De kantonrechter ziet in wat betrokkene heeft aangevoerd ook geen reden om de boete te matigen. Het beroep wordt daarom ongegrond verklaard.
Gelet hierop is er geen aanleiding voor het toekennen van een proceskostenvergoeding.

Beslissing

De kantonrechter:
  • verklaart het beroep ongegrond;
  • wijst het verzoek om proceskostenvergoeding af.
Deze uitspraak is gedaan door mr. M.A.V. van Aardenne, kantonrechter, bijgestaan door de griffier C.A. Lequin, en in het openbaar uitgesproken op 12 maart 2024.

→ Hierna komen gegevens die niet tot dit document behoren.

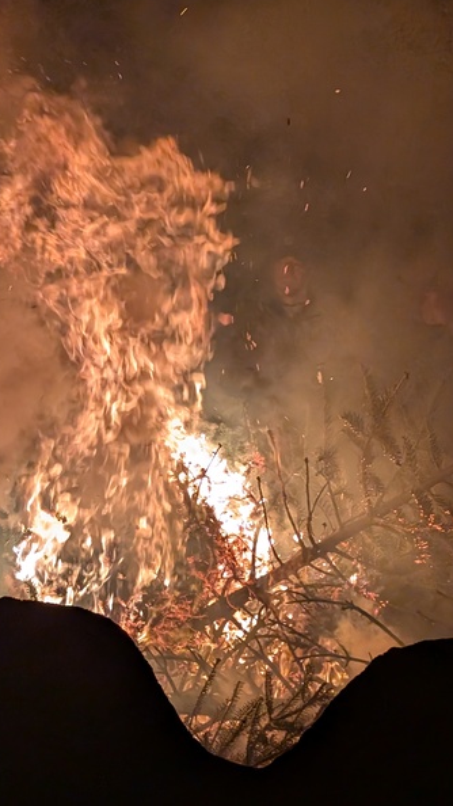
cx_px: 23
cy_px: 402
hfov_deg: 16.5
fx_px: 1538
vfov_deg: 29.4
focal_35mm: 72
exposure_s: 1/230
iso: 114
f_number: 1.68
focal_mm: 6.9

Als u het niet eens bent met deze beslissing, dan kunt u binnen 6 weken na de hieronder vermelde datum van verzending van deze beslissing hoger beroep instellen bij het gerechtshof Arnhem-Leeuwarden, maar alleen als:
de boete meer dan € 110,00 bedraagt, of
uw beroep niet-ontvankelijk is verklaard omdat u niet of niet op tijd zekerheid heeft gesteld.
Het beroepschrift moet worden ingediend bij Rechtbank Zeeland-West-Brabant, Team strafrecht, Postbus 67, 4330 AB Middelburg. Het beroepschrift moet zijn ondertekend door degene die beroep heeft ingesteld of door de gemachtigde.
U dient daarbij het zaaknummer te vermelden.
De procedure bij het gerechtshof verloopt geheel schriftelijk, tenzij u in het beroepschrift uitdrukkelijk vraagt om een zitting waarop u uw standpunt mondeling wilt toelichten.